Please quote verbatim the stretch from the start of the data through the line containing "Do apple and".

→ Input:
*** Begin section ***

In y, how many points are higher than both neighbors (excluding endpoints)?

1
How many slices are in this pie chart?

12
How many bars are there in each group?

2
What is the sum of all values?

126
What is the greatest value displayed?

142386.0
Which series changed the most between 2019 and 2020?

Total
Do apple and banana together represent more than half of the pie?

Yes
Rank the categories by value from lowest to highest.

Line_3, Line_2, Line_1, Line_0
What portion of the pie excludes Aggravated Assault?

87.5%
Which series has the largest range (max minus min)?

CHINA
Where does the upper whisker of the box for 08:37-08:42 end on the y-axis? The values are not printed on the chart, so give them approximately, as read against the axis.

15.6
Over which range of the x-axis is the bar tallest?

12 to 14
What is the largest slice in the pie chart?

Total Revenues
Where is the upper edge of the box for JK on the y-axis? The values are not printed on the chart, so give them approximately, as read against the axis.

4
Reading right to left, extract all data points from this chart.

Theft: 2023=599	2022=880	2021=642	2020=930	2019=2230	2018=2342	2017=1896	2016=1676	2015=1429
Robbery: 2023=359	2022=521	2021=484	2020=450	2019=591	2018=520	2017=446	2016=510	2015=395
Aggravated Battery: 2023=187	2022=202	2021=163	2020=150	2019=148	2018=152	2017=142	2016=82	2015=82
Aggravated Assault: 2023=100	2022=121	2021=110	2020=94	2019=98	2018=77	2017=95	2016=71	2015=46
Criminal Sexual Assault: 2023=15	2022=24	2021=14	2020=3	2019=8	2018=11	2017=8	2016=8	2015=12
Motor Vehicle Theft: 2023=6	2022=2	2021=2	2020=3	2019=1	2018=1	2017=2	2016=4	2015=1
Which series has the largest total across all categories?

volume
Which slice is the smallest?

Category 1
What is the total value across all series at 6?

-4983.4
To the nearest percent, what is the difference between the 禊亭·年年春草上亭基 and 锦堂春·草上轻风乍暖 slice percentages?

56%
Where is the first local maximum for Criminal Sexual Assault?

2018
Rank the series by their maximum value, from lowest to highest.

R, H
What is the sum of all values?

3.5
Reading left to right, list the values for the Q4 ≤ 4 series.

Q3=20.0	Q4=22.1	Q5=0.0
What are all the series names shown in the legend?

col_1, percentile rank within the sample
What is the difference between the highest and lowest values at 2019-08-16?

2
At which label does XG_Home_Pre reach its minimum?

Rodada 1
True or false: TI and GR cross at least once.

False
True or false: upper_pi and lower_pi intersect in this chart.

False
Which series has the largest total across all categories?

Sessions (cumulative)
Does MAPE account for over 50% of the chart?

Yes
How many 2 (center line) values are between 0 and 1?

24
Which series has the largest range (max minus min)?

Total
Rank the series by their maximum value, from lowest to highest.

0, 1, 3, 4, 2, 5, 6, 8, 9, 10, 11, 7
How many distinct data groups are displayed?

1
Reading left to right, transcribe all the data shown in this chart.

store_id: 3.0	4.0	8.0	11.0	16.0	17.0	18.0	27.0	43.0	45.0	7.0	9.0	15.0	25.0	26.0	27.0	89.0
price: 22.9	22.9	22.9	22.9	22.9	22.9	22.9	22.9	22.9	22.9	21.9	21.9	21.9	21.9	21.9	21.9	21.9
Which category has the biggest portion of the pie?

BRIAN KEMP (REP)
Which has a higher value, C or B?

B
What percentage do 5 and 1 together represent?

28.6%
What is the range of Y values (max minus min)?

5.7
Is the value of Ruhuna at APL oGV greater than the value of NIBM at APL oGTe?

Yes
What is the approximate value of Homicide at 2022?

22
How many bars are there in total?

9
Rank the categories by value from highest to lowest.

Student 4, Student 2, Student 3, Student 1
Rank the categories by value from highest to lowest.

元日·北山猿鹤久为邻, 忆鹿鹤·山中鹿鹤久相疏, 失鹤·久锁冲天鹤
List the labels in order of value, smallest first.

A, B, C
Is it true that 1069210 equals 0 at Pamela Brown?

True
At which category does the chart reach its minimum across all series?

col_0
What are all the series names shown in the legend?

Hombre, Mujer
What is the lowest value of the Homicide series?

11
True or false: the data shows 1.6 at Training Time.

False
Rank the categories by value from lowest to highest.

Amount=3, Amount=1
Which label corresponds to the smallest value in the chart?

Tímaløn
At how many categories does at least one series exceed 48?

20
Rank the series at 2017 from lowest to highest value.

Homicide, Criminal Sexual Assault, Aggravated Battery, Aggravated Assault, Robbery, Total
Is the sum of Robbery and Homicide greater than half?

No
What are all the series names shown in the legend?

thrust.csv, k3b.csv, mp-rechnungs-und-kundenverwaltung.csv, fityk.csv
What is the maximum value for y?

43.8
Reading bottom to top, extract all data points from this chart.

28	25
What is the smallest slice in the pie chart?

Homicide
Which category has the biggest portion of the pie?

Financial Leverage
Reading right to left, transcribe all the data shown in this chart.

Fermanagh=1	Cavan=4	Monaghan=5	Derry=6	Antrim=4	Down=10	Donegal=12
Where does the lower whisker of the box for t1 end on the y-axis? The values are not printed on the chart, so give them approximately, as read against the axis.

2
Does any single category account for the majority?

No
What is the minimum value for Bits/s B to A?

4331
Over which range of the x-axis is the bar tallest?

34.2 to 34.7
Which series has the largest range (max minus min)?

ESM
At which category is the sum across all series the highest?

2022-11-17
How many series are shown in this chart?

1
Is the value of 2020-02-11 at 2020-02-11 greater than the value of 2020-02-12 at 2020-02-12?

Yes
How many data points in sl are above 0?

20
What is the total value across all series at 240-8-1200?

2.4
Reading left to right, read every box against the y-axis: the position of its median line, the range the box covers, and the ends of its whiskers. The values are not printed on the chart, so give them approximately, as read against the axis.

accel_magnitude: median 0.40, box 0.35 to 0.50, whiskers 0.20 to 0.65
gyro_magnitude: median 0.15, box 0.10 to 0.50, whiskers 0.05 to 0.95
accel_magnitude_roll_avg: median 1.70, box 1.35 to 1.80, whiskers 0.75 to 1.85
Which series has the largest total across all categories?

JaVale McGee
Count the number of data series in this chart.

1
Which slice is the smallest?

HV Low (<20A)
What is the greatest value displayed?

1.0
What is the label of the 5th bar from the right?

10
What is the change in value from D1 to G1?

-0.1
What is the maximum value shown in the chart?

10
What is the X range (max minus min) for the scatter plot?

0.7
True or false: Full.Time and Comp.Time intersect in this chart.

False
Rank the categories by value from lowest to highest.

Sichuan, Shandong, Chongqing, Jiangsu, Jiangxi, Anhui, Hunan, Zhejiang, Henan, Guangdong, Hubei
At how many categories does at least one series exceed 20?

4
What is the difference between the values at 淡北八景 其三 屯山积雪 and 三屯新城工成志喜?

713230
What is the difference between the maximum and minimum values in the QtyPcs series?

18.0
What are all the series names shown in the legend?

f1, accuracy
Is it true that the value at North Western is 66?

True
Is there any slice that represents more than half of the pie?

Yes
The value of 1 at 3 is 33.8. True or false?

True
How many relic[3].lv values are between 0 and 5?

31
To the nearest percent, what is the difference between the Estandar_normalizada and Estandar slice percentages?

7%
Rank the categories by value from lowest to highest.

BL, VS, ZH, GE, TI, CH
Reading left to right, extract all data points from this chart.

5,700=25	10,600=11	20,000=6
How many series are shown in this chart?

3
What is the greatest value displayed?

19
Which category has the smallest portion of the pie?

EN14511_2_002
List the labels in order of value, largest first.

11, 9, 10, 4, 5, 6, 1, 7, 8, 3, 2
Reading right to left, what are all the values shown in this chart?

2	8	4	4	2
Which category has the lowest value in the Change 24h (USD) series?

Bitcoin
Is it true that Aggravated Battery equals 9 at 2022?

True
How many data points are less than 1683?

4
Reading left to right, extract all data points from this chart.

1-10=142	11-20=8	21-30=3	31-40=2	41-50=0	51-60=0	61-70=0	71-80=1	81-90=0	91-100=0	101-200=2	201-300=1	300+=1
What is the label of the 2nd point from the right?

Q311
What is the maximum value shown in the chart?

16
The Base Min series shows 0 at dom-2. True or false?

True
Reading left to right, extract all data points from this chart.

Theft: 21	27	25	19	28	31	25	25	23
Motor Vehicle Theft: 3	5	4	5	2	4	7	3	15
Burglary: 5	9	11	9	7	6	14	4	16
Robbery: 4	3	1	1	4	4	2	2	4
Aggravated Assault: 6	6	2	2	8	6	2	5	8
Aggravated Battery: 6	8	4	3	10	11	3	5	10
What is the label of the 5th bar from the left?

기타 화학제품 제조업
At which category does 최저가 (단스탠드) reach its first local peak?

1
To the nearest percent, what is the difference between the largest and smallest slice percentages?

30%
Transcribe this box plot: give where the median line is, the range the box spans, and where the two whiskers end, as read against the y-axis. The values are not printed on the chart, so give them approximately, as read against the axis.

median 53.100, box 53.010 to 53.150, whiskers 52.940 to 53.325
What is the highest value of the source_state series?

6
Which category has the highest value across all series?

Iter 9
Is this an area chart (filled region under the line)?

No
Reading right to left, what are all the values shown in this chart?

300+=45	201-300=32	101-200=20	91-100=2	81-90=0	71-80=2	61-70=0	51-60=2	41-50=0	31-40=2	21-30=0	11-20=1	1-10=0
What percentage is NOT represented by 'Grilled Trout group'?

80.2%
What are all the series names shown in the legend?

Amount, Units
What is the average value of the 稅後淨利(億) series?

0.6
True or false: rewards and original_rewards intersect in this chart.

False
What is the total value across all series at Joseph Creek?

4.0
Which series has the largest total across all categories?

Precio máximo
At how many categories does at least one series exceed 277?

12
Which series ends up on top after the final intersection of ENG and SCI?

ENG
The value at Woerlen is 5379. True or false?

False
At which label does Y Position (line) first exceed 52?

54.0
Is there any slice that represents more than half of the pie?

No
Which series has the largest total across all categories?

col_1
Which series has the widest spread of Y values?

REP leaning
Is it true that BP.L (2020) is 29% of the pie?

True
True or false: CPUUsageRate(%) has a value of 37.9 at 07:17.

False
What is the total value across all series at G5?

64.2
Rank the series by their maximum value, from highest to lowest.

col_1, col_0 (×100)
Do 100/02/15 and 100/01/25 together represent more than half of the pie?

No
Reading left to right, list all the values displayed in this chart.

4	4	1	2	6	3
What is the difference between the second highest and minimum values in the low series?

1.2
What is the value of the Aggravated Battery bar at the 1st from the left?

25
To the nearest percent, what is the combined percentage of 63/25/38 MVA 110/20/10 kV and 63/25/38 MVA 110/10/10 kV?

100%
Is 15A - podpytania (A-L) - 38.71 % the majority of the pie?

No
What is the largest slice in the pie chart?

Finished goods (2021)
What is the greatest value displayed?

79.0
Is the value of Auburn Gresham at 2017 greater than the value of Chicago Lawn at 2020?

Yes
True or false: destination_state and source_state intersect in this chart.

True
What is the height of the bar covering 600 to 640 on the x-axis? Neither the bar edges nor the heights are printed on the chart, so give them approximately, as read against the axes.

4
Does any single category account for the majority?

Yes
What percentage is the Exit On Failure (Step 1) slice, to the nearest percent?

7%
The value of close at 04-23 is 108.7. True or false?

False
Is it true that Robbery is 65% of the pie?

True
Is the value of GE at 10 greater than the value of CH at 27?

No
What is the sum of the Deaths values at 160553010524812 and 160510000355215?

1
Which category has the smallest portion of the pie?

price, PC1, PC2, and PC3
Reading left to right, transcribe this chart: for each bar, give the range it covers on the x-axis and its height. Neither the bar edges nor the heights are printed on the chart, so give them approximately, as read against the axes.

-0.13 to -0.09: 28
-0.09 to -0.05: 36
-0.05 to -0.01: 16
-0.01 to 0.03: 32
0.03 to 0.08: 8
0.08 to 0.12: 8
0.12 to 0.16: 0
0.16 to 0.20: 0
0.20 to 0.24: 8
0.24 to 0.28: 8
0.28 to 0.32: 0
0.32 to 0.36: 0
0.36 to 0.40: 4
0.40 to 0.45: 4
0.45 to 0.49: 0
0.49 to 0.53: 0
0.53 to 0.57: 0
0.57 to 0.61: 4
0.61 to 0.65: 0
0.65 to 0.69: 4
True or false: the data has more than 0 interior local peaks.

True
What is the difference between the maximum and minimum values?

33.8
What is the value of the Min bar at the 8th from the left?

*** End section ***

→ Result of this task:
In y, how many points are higher than both neighbors (excluding endpoints)?

1
How many slices are in this pie chart?

12
How many bars are there in each group?

2
What is the sum of all values?

126
What is the greatest value displayed?

142386.0
Which series changed the most between 2019 and 2020?

Total
Do apple and banana together represent more than half of the pie?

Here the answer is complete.